Restrictions of the attack-hit
A front-row player may complete an attack-hit at any height, provided that the contact with the ball has been made within the player's own playing space. A back-row player may complete an attack-hit at any height from behind the front-zone (attack line):
a) at his/her take-off, the player's foot (feet) must neither have touched nor crossed over the attack-line;
b) after his/her hit, the player may land within the front-zone. A back-row player may also complete an attack-hit from the front-zone, if at the moment of the contact ant part of the ball is below the top of the net. No player is permitted to complete an attack-hit on the opponent's service, when the ball is in the front zone and entirely higher than the top of the net.
Attack-hit faults
a) a player hits the ball within the playing space of the opposing team.
b) a player hits the ball "out".
c) a back-row player completes an attack-hit from the front-zone, if at the moment of the hit the ball is entirely above the top of the net.
d) a player completes an attack-hit on the opponent's service, when the ball is in the front zone and entirely above the top of the net.

Blocking is the action of players close to the net to intercept the ball coming from the opponents by reaching higher than the top of the net.
i) Block Attempt
A block-attempt is the action of blocking without touching the ball.
ii) Completed Block
A block is completed whenever the ball is touched by a blocker.

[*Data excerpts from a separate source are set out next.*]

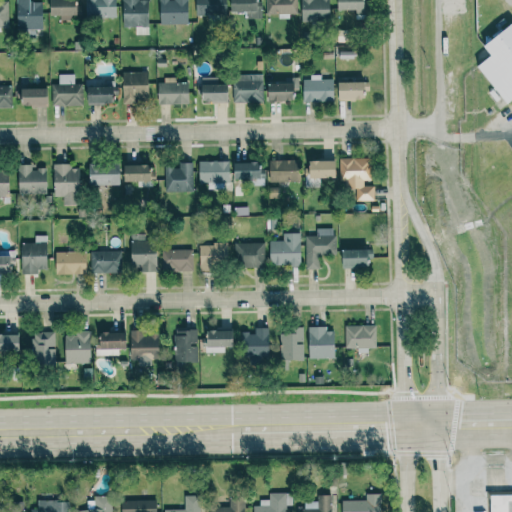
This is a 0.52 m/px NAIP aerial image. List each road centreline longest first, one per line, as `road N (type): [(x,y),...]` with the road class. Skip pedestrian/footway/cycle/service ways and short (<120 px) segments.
road 1 (residential): [(0,304),(399,296)]
road 2 (residential): [(0,136),(394,129)]
road 3 (residential): [(436,425),(435,269),(397,184)]
road 4 (secondary): [(0,433),(243,429)]
road 5 (residential): [(391,0),(397,184)]
road 6 (secondary): [(243,429),(404,426)]
road 7 (residential): [(399,296),(404,426)]
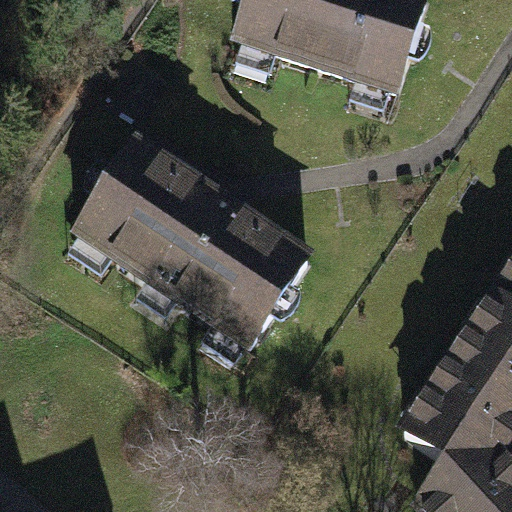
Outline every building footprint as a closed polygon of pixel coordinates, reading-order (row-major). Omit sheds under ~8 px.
[(412,0),(249,0),(235,45),(397,97),(427,5),(412,0)] [(134,150),(77,237),(251,353),(309,266),(134,150)] [(511,310),(511,283),(499,302),(511,310)] [(406,441),(443,466),(462,439),(504,467),(507,462),(511,455),(511,310),(499,302),(473,341),(470,338),(429,398),(433,401),(406,441)] [(511,511),(511,467),(507,462),(504,467),(462,439),(443,466),(446,468),(419,508),(423,511),(511,511)]
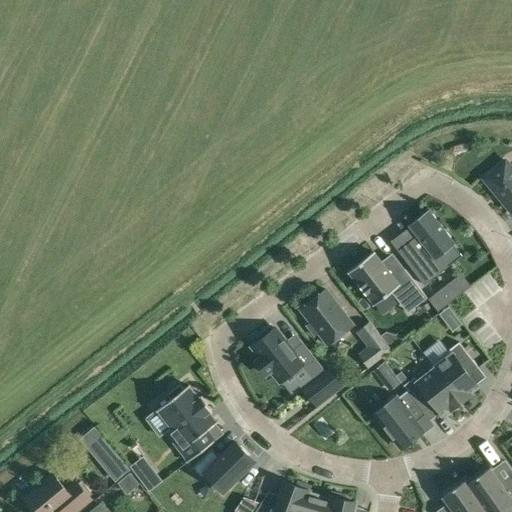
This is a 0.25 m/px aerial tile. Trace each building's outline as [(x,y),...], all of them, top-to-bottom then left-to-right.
[(511,168),(505,161),(483,178),(511,212),(511,168)] [(397,250),(424,285),(448,265),(440,255),(455,243),(428,209),(407,225),(415,235),(397,250)] [(393,278),(373,252),(348,272),(374,305),(399,286),(415,307),(427,297),(405,269),(393,278)] [(444,286),(428,299),(438,311),(454,299),(444,286)] [(328,345),(353,325),(325,289),(300,309),(310,322),(307,325),(315,336),(318,333),(328,345)] [(438,313),(445,322),(455,314),(448,305),(439,313),(438,313)] [(316,374),(287,340),(282,345),(269,331),(267,332),(265,329),(254,337),(257,340),(252,344),(264,359),(261,361),(271,374),(275,371),(282,379),(284,378),(290,385),(302,375),(298,370),(301,367),(311,379),(316,374)] [(378,360),(392,349),(384,339),(370,350),(378,360)] [(470,375),(479,367),(459,342),(448,350),(450,352),(433,365),(435,368),(461,402),(472,393),(470,392),(478,386),(470,375)] [(402,352),(391,362),(401,372),(411,362),(402,352)] [(418,381),(415,377),(404,385),(409,391),(424,410),(433,403),(442,414),(449,408),(451,410),(461,402),(435,368),(418,381)] [(305,388),(316,403),(340,387),(328,371),(305,388)] [(163,432),(187,461),(207,444),(198,434),(202,431),(194,421),(208,408),(197,395),(195,397),(184,385),(180,388),(176,383),(163,394),(167,399),(154,410),(168,427),(163,432)] [(403,449),(424,433),(417,424),(427,415),(424,410),(409,391),(398,400),(396,398),(376,414),(388,430),(387,432),(395,443),(397,441),(403,449)] [(132,465),(106,437),(94,448),(120,476),(132,465)] [(211,448),(192,467),(201,476),(204,472),(222,490),(253,459),(236,441),(220,457),(211,448)] [(153,468),(139,478),(149,491),(162,481),(153,468)] [(489,468),(468,483),(486,511),(507,511),(511,509),(511,480),(503,487),(491,470),(489,468)] [(67,490),(53,473),(24,498),(35,511),(56,511),(57,511),(56,511),(75,511),(91,499),(77,481),(67,490)] [(463,482),(443,496),(448,503),(454,511),(486,511),(468,483),(466,480),(463,482)] [(263,499),(254,511),(300,511),(308,494),(311,485),(310,485),(298,481),(297,486),(285,481),(276,504),(263,499)] [(330,500),(327,511),(354,511),(356,502),(344,499),(345,494),(333,492),(333,491),(331,491),(329,500),(330,500)] [(308,494),(300,511),(327,511),(330,500),(329,500),(308,494)] [(109,511),(101,502),(88,511),(109,511)]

Only front-row players are permitted to complete a block.
iii) Collective Block
A collective block is executed by two or three players close to each other and is completed when one of them touches the ball.
Blocking within the opponent's space
In blocking, the player may place his/her hands and arms beyond the net provided that this action does not interfere with the opponents' play. Thus, it is not permitted to touch the ball beyond the net until an opponent has executed an attack-hit. A
Block and team hits
A block contact is not counted as a team hit. Consequently, after a block contact, a team is entitled to three hits to return the ball. The first hit after the block may be executed by any player, including the one who has touched the ball during the block.
Blocking the service
To block an opponent's service is forbidden.
Blocking faults
The blocker touches the ball in the opponent's space either before or simultaneously.
i) A back-row player completes a block or participates in a completed block.
ii) Blocking the opponent's service.
iii) The ball is sent "out" off the block.
iv) Blocking the ball in the opponent's space from outside the antenna.